What to produce ▸
Reproduce the listing below verbatim, from its first line through the line containing "0.003081, 0.772094, 0.402708]]", and include both of those lines.

Task data ▸
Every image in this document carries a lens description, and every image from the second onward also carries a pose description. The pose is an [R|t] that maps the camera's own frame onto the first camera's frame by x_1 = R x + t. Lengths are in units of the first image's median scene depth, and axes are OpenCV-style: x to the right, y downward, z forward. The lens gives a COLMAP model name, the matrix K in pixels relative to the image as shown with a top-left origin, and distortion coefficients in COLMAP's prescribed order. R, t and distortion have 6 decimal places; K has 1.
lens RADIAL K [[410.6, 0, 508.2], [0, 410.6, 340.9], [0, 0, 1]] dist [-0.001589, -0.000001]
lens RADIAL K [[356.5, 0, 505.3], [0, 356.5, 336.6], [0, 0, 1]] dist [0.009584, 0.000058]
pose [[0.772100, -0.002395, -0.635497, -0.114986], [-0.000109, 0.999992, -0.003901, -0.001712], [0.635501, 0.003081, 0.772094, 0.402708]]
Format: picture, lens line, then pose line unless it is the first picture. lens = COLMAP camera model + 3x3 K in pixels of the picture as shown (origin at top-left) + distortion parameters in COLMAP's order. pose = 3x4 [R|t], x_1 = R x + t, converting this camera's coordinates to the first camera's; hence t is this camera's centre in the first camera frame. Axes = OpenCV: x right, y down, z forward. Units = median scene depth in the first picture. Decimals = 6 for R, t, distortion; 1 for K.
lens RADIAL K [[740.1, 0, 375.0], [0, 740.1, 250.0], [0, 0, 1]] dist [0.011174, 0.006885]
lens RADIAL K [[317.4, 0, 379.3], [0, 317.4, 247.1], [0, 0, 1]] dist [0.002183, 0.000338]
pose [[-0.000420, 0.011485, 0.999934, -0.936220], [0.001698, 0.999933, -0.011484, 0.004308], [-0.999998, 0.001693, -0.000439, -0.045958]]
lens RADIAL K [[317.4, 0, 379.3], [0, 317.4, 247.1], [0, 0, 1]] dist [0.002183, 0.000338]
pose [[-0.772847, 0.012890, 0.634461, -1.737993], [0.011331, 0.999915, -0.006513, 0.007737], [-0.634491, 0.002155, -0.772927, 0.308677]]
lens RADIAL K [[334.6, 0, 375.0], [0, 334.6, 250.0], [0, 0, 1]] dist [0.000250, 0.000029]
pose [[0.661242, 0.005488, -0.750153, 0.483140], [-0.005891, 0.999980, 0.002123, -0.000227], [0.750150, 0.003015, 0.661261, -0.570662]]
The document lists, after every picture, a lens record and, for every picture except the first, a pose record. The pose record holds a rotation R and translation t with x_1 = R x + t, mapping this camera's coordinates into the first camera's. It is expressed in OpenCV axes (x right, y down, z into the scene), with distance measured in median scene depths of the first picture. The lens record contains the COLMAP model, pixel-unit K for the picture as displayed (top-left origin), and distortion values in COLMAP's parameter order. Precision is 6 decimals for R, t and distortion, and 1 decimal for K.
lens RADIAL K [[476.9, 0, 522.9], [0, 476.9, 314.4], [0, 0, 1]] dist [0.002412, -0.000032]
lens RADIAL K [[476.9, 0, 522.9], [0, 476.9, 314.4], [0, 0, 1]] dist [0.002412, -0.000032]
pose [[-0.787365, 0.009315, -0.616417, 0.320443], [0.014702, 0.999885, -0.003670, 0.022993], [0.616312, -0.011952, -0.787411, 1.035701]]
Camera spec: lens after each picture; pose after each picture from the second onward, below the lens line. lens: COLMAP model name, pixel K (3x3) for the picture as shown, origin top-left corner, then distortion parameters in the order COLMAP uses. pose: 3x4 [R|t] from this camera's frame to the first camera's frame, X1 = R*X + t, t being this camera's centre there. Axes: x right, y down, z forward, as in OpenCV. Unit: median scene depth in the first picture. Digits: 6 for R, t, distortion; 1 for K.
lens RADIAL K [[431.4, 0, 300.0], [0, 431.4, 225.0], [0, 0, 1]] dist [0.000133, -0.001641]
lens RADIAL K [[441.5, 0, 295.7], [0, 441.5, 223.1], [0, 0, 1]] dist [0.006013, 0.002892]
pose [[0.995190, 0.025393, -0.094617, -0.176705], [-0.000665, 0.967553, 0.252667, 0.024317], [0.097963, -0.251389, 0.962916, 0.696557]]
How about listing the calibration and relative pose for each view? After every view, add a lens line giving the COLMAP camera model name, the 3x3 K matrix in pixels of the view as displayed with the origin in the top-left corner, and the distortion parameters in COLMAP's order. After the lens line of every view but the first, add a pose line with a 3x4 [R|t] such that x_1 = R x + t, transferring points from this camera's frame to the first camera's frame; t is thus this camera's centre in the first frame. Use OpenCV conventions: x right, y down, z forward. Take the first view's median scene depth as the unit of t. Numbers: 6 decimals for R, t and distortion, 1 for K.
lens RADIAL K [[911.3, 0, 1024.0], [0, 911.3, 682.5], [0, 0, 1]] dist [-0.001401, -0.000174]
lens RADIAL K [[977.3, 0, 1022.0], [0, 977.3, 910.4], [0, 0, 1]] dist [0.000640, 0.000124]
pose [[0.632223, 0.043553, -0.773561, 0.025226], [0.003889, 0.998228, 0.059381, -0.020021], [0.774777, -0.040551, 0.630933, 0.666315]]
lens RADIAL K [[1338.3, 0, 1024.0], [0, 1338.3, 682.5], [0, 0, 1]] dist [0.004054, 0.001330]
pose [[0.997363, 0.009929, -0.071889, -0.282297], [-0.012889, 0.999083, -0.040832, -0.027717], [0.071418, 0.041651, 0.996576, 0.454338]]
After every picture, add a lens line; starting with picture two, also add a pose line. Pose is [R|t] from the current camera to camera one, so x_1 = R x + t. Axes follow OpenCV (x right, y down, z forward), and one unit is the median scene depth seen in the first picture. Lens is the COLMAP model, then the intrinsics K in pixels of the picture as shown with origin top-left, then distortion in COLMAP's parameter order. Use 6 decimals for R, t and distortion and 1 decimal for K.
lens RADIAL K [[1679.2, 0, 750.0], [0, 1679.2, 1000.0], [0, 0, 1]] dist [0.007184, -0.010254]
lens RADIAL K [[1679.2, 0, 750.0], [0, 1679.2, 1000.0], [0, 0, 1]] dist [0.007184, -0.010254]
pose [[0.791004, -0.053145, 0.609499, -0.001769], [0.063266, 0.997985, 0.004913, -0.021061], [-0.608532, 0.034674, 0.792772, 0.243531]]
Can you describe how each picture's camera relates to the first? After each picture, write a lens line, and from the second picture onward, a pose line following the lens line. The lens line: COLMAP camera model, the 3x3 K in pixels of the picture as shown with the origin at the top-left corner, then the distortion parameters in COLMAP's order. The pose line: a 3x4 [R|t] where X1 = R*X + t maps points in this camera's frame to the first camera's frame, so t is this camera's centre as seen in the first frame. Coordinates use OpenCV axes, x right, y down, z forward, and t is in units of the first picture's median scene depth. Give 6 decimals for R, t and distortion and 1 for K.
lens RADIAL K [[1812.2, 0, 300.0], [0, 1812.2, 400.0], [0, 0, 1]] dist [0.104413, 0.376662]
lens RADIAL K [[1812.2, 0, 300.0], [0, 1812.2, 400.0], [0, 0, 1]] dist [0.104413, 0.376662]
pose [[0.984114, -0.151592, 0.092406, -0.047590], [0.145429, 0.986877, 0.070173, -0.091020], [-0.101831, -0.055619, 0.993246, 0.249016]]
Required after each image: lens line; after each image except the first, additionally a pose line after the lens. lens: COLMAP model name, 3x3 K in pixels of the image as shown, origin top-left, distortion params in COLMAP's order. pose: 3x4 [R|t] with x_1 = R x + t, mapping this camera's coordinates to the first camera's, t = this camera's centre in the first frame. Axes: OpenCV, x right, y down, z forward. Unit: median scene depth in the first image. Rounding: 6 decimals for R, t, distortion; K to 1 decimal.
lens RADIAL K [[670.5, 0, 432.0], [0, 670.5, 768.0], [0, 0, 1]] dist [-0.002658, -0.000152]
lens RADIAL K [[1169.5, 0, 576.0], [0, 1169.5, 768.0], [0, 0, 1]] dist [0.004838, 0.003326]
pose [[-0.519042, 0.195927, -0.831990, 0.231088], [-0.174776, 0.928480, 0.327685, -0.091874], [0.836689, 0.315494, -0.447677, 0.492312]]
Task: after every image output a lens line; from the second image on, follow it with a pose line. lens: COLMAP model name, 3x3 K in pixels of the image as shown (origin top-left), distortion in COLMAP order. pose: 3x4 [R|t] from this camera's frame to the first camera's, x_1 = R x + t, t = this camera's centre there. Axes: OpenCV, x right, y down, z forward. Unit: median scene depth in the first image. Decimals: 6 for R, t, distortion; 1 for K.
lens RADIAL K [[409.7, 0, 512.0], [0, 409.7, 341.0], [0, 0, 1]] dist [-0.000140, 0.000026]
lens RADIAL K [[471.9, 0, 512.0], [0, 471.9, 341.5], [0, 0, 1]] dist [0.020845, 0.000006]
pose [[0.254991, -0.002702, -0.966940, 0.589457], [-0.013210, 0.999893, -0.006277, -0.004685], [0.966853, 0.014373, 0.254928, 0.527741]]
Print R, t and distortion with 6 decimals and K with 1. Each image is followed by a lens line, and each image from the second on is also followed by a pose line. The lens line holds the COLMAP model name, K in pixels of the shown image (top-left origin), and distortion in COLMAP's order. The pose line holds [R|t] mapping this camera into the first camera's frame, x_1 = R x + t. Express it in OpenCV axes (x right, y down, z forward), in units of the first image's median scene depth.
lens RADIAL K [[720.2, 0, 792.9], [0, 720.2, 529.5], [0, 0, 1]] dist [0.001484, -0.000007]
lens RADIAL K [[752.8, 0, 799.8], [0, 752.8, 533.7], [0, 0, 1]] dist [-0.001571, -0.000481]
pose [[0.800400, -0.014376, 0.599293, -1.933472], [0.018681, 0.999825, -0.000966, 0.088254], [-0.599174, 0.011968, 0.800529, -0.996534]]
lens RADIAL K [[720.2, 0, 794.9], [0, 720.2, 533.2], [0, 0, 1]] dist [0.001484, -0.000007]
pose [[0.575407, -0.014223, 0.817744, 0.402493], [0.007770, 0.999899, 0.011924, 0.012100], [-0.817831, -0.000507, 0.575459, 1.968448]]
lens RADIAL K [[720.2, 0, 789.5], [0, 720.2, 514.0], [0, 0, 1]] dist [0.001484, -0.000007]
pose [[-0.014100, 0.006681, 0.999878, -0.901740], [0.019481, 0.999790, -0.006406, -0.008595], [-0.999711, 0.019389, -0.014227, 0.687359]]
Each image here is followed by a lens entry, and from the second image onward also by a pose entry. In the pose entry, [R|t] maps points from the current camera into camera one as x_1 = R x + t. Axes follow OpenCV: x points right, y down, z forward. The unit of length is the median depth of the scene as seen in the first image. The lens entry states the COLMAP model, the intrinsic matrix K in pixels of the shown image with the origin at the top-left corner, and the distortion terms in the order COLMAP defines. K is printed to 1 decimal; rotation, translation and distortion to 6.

Task output ▸
Every image in this document carries a lens description, and every image from the second onward also carries a pose description. The pose is an [R|t] that maps the camera's own frame onto the first camera's frame by x_1 = R x + t. Lengths are in units of the first image's median scene depth, and axes are OpenCV-style: x to the right, y downward, z forward. The lens gives a COLMAP model name, the matrix K in pixels relative to the image as shown with a top-left origin, and distortion coefficients in COLMAP's prescribed order. R, t and distortion have 6 decimal places; K has 1.
lens RADIAL K [[410.6, 0, 508.2], [0, 410.6, 340.9], [0, 0, 1]] dist [-0.001589, -0.000001]
lens RADIAL K [[356.5, 0, 505.3], [0, 356.5, 336.6], [0, 0, 1]] dist [0.009584, 0.000058]
pose [[0.772100, -0.002395, -0.635497, -0.114986], [-0.000109, 0.999992, -0.003901, -0.001712], [0.635501, 0.003081, 0.772094, 0.402708]]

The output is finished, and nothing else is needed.